Here are a few “tells” that you are in this Maturity Level:
- Chat based support is normative, further driving self-service requests
- Support teams are trained on asynchronous support approach
- Automation is the norm for problem resolution
- Service mapping foundation is in place for application list, owner
Maturity Level 5 – Distributed Optimization
The Distributed Operations maturity level is focused on the major pivot of IT into an enablement and governance organization from being a delivery organization. The goal of Distributed Optimization is to focus less on resolving incidents and move into enabling distributed teams that handle their own platforms. The reality of IT is that more operational responsibility is shifting away from IT and into application owners that live in product development teams in the business. The shift to product development teams leaves the IT organization thinking about how it stays relevant in the modern world. With the commoditization of the end user computing ecosystem, applications moving to the cloud, and applications being owned by the business, the IT organization needs to re-define itself for the new future. Distributed Optimization is the critical shift that moves IT into enablement and governance. The modern IT org then moves into delivering value to the distributed teams with tooling, standards, policy, and optimization. The best businesses create enablement organizations that dramatically accelerate usage of low/code, apps, cloud, and data as a tool within the business, but governed by IT
Here are a few “tells” that you are in this Maturity Level:
- Distributed configuration management is focused on DevOps, not just one CMDB
- Application teams have full lifecycle ownership
- Enablement organization that accelerates technology usage in the business for cloud, apps, or data
- Teams excel at enabling modern DevOps practices in a consistent way
- Application owners accelerating with financial ownership
- Ring-based deployment is normative
Maturity Level 6 – Business Oriented Service Management
The Business Oriented Service Management maturity level is focused on enabling the business executives to leverage technology as a strategic investment across the business, with a comprehensive view of the use of technology, but with distributed ownership across the business. These companies are experts at turning technology into business dollars. They understand how to map an opportunity, the value, the investment, and the payoff. This is handled not just fiscally, but as truly an investment engine across the organization. In a similar fashion to a holding company, this maturity has metrics for each area of the business, tied to technology, and include the monetization, customer satisfaction, and employee engagement.

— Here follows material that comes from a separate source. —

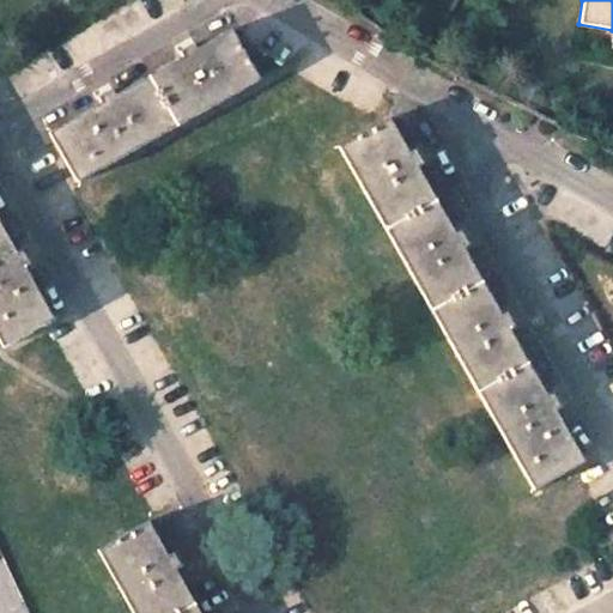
[(260,80),(231,29),(196,49),(182,56),(115,95),(49,133),(78,182),(260,80)]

Here are a few “tells” that you are in this Maturity Level:
- The business mission is truly technology integrated, not just in a single team
- Executives can look at investment across the business, expected payoff, and actual payoff
- Metrics like customer sat are visible to the top company executives
- Distributed execution is managed by mature governance
- Experimentation is accelerated while team maturity advances
The progression through each maturity level enables a business to simply become better at its core mission. There are also appropriate levels of maturity for each business’s stage of growth.